Gain Actionable Insights Into:

  • Discover how to “ladder” your bond exposure like a seasoned investor
  • Why you have to take rating agencies’ gradings with a pinch of salt
  • Key factors to look out for when it comes to trading bonds


Long-Term Strategy

Bonds are one of the most essential investments available for those who hope to live off the money generated from their portfolio. The art of good income investment is about putting together a collection of assets such as stocks, bonds, mutual funds, and real estate that generate the highest possible annual income, at the lowest possible risk. The volatility in 2018 is a clear example of why portfolio diversification is a wise move. You really shouldn’t be keeping all your eggs in one basket.

If you're more risk-averse and can't bear the thought of losing money, bonds might be a more suitable investment for you than stocks. Of course, the safest investment you'll come across is none other than cash in the bank, but bonds typically pay better when it comes to interest.

Bonds are a great choice if you're near retirement or if you are already retired. At that point in your life, you may not have the time to ride out the stock market downturns, in which case bonds are a safer place for your money. Most people are advised to shift away from stocks and move into bonds as they get older, and this isn't terrible advice, provided you don't make the mistake of dumping your stocks entirely in retirement.

Benefits of Investing in Bonds

One advantage of putting bonds in your portfolio is that they're a relatively safe investment. Bond values don't tend to fluctuate as much as stock prices, so they're less likely to keep you up worrying at night.

Another benefit of bonds is that they offer a predictable income stream. Because bonds pay a fixed amount of interest twice a year, you can generally rely on that money to come in as expected. Municipal and Treasury bonds offer the additional benefit of paying tax-exempt interest to varying degrees.

Furthermore, some investors prefer municipal bonds because these bonds offer the chance to invest in communities. When you invest in a municipal bond, you might help to improve a local school system, build a hospital, or develop a public garden. There’s a social angle, combined with the potential for a completely tax-free interest income, which is why some investors forgo the higher interest rates of corporate bonds and invest in municipal bonds instead. If these terms are new to you, you can refer to my first power read, Introduction to Bonds, where I explain these various terms.

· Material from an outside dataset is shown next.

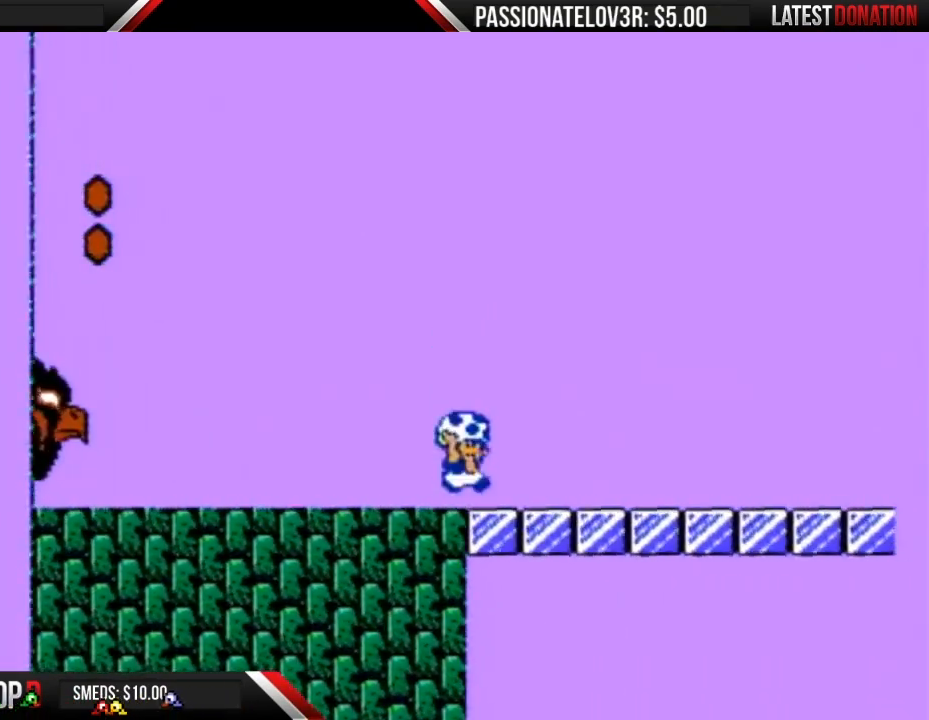
{"buttons": ["B", "DPAD_RIGHT"], "events": [[50, "A", "down"], [133, "A", "up"]]}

Drawbacks of Investing in Bonds

Though there are plenty of good reasons to invest in bonds, there are some disadvantages you should keep in mind. Much like other types of investments, bonds are also subject to risks such as call and prepayment risk, credit risk, re-investment risk, exchange rate risk, default risk, inflation risk, sovereign risk, and yield curve risk. The key risks with bonds however, are the interest risk and default risk.

Since bonds are a relatively long-term investment, you'll face what's called interest-rate risk once you buy them. For instance, what happens if you buy a 10-year bond paying 3% interest and a month later, that same issuer offers bonds at 4% interest? Suddenly, your bond drops in value, and if you hold it, you'll lose out on potential earnings by getting stuck with that lower rate.